Extracted page text data
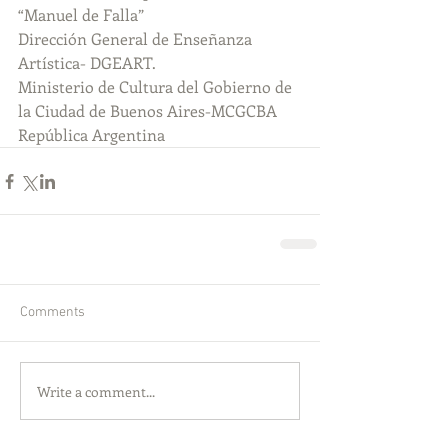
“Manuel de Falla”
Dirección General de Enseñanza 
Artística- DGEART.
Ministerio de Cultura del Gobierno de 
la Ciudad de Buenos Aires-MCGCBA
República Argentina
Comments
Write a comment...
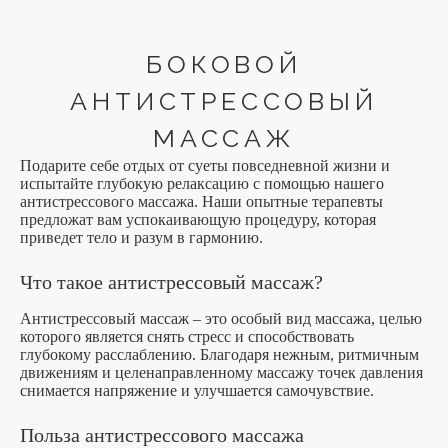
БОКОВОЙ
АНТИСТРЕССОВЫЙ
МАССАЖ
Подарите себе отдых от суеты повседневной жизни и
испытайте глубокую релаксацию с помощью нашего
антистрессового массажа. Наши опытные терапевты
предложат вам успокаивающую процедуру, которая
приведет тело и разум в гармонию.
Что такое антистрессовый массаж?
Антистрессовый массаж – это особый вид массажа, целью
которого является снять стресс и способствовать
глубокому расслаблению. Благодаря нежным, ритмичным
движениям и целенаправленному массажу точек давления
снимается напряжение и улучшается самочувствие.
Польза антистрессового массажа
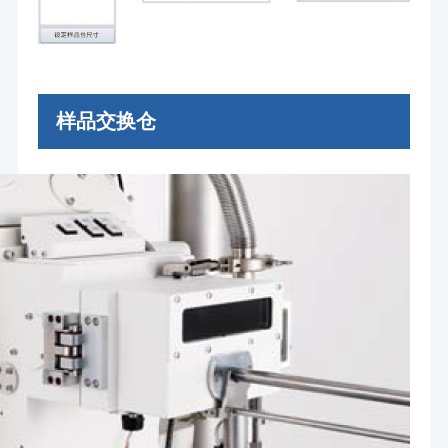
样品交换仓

--

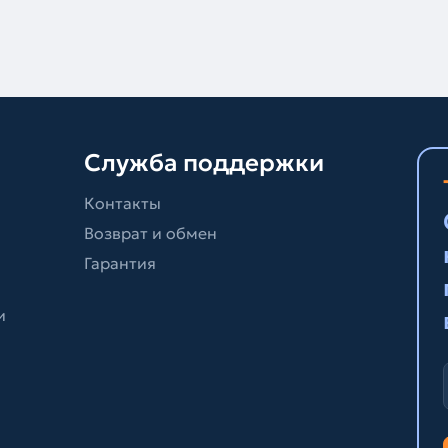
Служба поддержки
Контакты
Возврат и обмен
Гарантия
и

[INSTRUCTIONS FOR THE TASK] Gather each line in the data that holds the string "антистрессового".

[THE COMPLETED TASK]
антистрессового массажа. Наши опытные терапевты
Польза антистрессового массажа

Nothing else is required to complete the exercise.